[DATA IN THIS EXERCISE Boundary: Start]

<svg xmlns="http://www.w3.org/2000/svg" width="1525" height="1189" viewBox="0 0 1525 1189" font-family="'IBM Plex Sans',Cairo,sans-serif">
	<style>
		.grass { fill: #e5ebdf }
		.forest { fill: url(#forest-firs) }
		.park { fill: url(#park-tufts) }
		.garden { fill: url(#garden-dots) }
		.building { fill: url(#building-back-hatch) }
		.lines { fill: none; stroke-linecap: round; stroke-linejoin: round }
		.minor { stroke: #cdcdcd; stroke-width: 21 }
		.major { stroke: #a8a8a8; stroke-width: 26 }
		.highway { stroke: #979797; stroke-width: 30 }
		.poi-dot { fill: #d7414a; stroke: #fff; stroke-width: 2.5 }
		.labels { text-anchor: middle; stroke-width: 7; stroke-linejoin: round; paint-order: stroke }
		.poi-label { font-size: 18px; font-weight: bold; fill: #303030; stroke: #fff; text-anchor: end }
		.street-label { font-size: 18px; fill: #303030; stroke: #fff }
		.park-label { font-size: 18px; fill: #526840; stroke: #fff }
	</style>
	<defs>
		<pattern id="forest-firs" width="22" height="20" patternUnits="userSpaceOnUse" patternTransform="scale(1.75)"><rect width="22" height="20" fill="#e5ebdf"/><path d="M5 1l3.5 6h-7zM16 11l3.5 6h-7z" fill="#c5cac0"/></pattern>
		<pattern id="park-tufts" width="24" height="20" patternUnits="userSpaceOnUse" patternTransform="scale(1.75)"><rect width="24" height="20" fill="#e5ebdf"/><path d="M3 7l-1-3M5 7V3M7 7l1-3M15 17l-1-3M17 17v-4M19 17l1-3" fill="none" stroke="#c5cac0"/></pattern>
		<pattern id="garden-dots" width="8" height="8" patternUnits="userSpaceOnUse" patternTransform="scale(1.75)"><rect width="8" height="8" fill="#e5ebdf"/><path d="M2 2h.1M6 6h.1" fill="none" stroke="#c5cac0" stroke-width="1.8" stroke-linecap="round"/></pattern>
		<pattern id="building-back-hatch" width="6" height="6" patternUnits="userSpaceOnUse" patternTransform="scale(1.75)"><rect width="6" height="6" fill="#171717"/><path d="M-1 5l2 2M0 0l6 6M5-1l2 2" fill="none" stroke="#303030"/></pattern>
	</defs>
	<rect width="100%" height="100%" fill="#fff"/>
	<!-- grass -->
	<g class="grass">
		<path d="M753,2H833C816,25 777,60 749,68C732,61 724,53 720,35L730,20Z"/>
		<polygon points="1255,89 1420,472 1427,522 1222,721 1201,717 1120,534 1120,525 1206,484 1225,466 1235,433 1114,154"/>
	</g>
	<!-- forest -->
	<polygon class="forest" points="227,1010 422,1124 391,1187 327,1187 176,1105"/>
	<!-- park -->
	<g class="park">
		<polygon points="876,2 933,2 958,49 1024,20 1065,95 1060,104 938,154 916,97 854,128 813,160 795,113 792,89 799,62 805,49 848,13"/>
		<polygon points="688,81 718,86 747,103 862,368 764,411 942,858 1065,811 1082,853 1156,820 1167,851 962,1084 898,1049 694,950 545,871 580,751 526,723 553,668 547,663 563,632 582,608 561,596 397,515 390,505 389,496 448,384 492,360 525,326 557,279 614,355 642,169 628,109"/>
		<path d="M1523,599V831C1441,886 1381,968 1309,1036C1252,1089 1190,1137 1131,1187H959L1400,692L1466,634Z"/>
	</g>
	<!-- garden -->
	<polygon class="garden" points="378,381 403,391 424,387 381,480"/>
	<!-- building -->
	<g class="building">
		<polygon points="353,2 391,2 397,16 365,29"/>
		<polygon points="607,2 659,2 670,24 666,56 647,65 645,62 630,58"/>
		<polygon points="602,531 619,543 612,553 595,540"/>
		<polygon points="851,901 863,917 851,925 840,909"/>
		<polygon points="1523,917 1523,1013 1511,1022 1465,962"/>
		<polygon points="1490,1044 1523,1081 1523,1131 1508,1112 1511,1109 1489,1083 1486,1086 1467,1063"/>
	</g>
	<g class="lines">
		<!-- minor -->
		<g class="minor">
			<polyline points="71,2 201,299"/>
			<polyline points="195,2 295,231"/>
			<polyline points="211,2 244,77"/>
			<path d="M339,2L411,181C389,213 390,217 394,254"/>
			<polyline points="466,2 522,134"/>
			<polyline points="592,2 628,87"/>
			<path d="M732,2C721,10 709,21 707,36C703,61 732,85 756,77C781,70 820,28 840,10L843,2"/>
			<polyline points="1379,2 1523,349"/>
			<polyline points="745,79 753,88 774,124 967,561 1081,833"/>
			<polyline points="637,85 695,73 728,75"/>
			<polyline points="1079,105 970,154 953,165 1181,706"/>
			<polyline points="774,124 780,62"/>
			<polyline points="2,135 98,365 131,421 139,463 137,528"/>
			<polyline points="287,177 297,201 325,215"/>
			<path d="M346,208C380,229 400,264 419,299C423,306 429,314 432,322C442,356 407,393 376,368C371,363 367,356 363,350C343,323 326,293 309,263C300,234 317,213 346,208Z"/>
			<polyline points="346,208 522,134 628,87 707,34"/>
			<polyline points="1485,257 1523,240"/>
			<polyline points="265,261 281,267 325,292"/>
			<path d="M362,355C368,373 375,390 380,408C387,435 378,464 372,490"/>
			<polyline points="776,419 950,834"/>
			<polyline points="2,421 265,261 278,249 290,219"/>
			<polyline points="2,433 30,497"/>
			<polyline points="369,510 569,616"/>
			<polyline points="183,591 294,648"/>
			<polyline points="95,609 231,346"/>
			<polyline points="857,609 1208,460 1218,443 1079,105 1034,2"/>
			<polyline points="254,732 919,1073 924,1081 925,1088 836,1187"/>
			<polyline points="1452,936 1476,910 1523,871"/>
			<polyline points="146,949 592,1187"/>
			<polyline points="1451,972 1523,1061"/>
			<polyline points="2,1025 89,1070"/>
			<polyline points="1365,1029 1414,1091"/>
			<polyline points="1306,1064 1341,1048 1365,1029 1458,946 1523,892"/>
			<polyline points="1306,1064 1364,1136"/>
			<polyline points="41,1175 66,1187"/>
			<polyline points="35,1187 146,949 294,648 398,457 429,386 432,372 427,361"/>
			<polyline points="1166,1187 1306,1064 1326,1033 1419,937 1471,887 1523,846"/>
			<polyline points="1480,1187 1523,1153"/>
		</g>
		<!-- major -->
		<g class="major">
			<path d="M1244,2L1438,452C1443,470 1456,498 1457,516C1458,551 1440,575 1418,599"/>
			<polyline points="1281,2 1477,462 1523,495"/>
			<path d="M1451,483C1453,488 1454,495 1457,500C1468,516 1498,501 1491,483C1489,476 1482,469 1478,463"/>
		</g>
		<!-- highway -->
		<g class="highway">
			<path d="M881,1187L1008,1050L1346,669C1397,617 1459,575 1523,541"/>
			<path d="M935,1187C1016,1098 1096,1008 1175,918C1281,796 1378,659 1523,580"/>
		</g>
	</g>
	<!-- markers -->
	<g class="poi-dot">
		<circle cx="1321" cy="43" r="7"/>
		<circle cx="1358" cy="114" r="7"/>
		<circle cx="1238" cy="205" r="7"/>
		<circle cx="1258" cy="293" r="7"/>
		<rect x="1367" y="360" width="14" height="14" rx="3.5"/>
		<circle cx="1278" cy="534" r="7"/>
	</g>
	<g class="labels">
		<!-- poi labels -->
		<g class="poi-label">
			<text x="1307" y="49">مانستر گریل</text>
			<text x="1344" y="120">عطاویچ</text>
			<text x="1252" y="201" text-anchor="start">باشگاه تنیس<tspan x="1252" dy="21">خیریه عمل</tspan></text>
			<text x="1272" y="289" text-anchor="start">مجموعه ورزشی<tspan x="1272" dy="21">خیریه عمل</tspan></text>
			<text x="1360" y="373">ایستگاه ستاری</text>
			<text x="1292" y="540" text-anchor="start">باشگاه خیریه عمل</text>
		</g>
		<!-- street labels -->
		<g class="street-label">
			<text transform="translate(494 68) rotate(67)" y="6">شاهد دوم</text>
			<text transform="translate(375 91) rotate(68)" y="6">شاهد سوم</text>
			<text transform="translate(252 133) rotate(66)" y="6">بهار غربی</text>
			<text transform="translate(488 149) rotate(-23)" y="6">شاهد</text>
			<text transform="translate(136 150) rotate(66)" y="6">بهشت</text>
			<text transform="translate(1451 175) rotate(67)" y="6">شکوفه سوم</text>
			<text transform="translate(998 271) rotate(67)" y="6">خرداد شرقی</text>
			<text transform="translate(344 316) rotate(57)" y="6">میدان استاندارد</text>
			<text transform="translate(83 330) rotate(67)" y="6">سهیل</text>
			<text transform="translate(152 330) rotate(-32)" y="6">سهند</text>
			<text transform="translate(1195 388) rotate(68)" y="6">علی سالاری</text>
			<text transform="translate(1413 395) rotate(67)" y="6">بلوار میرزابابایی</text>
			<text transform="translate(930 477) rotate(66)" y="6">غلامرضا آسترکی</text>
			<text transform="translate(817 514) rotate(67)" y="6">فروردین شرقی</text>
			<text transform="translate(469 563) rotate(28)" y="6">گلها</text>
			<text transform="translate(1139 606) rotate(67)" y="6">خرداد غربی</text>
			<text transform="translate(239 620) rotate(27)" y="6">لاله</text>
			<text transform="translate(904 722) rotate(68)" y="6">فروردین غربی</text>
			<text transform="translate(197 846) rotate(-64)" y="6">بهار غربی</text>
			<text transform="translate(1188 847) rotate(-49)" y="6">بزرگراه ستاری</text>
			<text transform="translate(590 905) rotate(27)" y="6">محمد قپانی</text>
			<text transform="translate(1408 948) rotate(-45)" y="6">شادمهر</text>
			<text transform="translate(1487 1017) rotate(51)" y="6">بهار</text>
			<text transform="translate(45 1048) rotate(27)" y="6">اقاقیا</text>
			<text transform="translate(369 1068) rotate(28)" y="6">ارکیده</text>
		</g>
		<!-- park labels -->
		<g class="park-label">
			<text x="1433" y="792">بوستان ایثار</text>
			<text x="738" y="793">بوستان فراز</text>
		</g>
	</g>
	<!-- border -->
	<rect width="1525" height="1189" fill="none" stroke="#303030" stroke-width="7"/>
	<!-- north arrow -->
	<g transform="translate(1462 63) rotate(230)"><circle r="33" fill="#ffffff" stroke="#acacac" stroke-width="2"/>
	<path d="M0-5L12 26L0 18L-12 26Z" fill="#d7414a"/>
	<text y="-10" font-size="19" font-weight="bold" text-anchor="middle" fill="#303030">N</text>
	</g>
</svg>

[DATA IN THIS EXERCISE Boundary: End]

> _PROBLEM_
Tally the lines of the material in which the string "linejoin" occurs, and present only that tally.

> _SOLUTION TO THIS PROBLEM_
2